• _Body or hand keypoint data_:
----

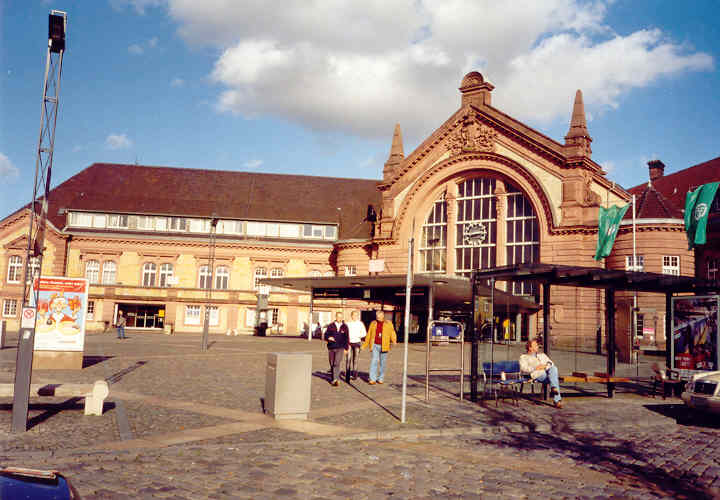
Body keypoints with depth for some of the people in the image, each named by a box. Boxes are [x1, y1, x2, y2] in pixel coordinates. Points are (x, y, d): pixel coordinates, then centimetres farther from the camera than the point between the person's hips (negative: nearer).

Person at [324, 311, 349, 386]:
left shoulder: (345, 327, 6)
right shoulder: (330, 326, 5)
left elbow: (346, 338, 11)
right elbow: (326, 334, 4)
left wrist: (346, 348, 10)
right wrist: (328, 338, -19)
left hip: (340, 348, -2)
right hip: (331, 347, 2)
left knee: (337, 363, -16)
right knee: (332, 364, 9)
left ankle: (336, 379, -22)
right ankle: (333, 379, 22)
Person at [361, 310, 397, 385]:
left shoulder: (388, 324, 5)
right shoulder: (373, 324, 10)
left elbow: (392, 333, 2)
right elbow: (369, 335, 14)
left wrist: (394, 340, -16)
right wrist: (365, 345, 14)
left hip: (384, 346, 0)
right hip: (375, 345, 0)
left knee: (382, 363, 6)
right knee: (374, 361, -9)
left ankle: (380, 379, 18)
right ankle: (372, 379, -10)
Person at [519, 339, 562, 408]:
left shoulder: (542, 355, 36)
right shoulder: (524, 357, 20)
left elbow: (551, 364, 20)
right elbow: (523, 369, 1)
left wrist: (545, 366, -4)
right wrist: (535, 368, -12)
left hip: (548, 371, 4)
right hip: (537, 374, -4)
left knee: (554, 368, -34)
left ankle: (554, 388, -48)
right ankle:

----

• _PROBLEM REQUIREMENTS_: Each line of the data should be printed again exactly. Please leave pictures out.

• _ANSWER TO THIS TASK_:
Body keypoints with depth for some of the people in the image, each named by a box. Boxes are [x1, y1, x2, y2] in pixel coordinates. Points are (x, y, d): pixel coordinates, then centimetres farther from the camera than the point between the person's hips (negative: nearer).

Person at [324, 311, 349, 386]:
left shoulder: (345, 327, 6)
right shoulder: (330, 326, 5)
left elbow: (346, 338, 11)
right elbow: (326, 334, 4)
left wrist: (346, 348, 10)
right wrist: (328, 338, -19)
left hip: (340, 348, -2)
right hip: (331, 347, 2)
left knee: (337, 363, -16)
right knee: (332, 364, 9)
left ankle: (336, 379, -22)
right ankle: (333, 379, 22)
Person at [361, 310, 397, 385]:
left shoulder: (388, 324, 5)
right shoulder: (373, 324, 10)
left elbow: (392, 333, 2)
right elbow: (369, 335, 14)
left wrist: (394, 340, -16)
right wrist: (365, 345, 14)
left hip: (384, 346, 0)
right hip: (375, 345, 0)
left knee: (382, 363, 6)
right knee: (374, 361, -9)
left ankle: (380, 379, 18)
right ankle: (372, 379, -10)
Person at [519, 339, 562, 408]:
left shoulder: (542, 355, 36)
right shoulder: (524, 357, 20)
left elbow: (551, 364, 20)
right elbow: (523, 369, 1)
left wrist: (545, 366, -4)
right wrist: (535, 368, -12)
left hip: (548, 371, 4)
right hip: (537, 374, -4)
left knee: (554, 368, -34)
left ankle: (554, 388, -48)
right ankle:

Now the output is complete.